6abc/WPVI-TV Philadelphia named John Morris its new president and general manager on Thursday, putting a longtime station executive in charge after Bernie Prazenica retired earlier this year.
Chad Matthews, president of ABC Owned Television Stations, announced the appointment and said Morris brings more than three decades of experience, deep institutional knowledge and a proven record of multiplatform leadership to the role. Matthews said Morris understands what makes WPVI trusted and successful and is the right leader to strengthen that foundation and expand the station’s reach across platforms.
Morris is not coming in from outside. He most recently served as vice president of Multiplatform Programming at 6abc/WPVI TV, where he oversaw the station’s digital platforms and some of its most popular programming.
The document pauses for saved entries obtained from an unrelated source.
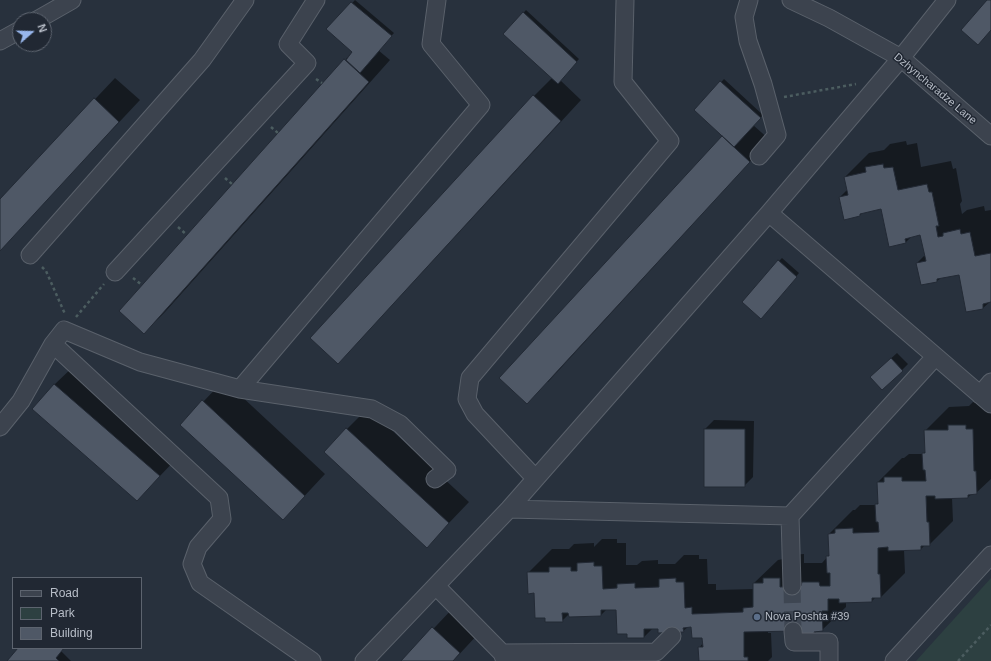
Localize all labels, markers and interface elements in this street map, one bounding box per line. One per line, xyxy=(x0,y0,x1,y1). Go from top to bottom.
north arrow xyxy=(12,12,52,52)
text: N xyxy=(35,22,49,34)
street label: Dzhyncharadze Lane xyxy=(891,51,979,127)
legend xyxy=(12,577,142,649)
text: Road xyxy=(50,586,79,600)
text: Park xyxy=(50,606,75,620)
place label: Nova Poshta #39 xyxy=(765,610,849,624)
marker: Nova Poshta #39 xyxy=(752,612,762,622)
text: Building xyxy=(50,626,93,640)

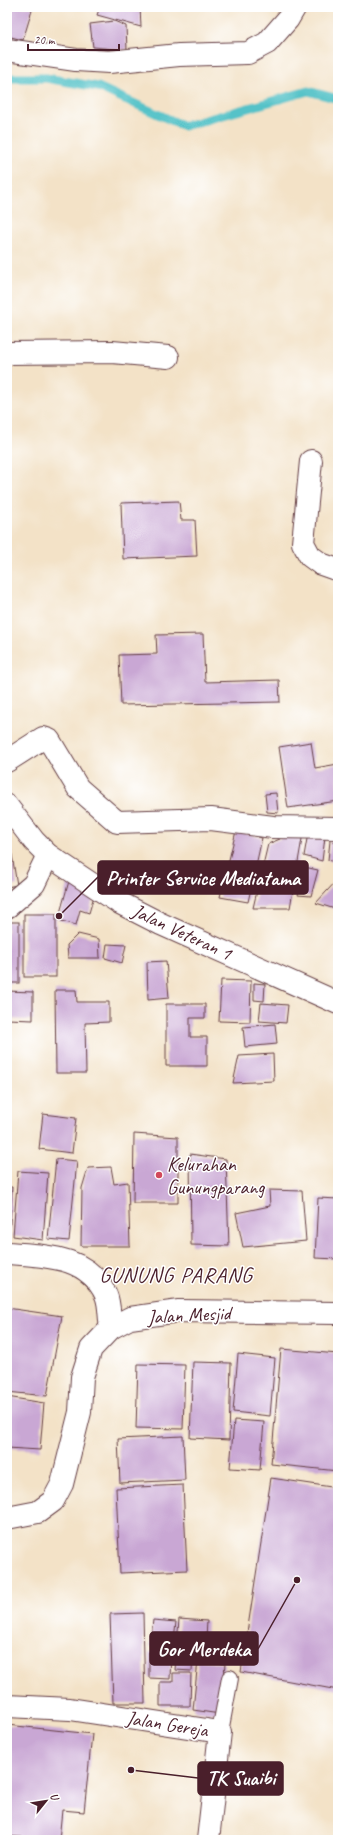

That role, which he took in 2017, came as the station merged its digital operations and programming departments.
His promotion follows the retirement of Prazenica, who stepped down after 17 years as president and general manager and more than four decades with ABC Owned Television Stations. The change keeps leadership in the hands of someone who has spent most of his career at the Philadelphia station and knows its audience, newsroom and daily production demands from the inside.
Morris began at WPVI-TV in 1993 as a news writer for Action News and spent more than 23 years in the news department. He later served as a newscast producer and executive producer for Philadelphia’s top-rated newscasts, and he also oversaw news productions for out-of-market events across the country and on five continents.
A Philadelphia native with lifelong ties to the community, Morris graduated from Ohio Wesleyan University with degrees in Journalism and Politics and Government. He began his professional career at WSYX-TV in Columbus, Ohio, before returning to Philadelphia and building the long run that now places him at the top of the station.
In a statement, Morris said he was proud and humbled to lead a team that has such a powerful and positive impact on Philadelphia every day, while continuing to lead the market in ratings and grow new audiences across digital platforms. He added that he is energized by the chance to build on a legacy of impactful local journalism and keep finding new ways to serve audiences on every platform.
The appointment gives Morris responsibility for a station whose footprint reaches beyond the evening newscast, including FYI Philly, Visions and the 6abc Thanksgiving Day Parade, one of the city’s enduring traditions and a broadcast more than 100 years old. The question now is not whether Morris knows the station — he does — but how he uses that familiarity to guide 6abc through its next phase while protecting the newsroom identity that has defined it for decades.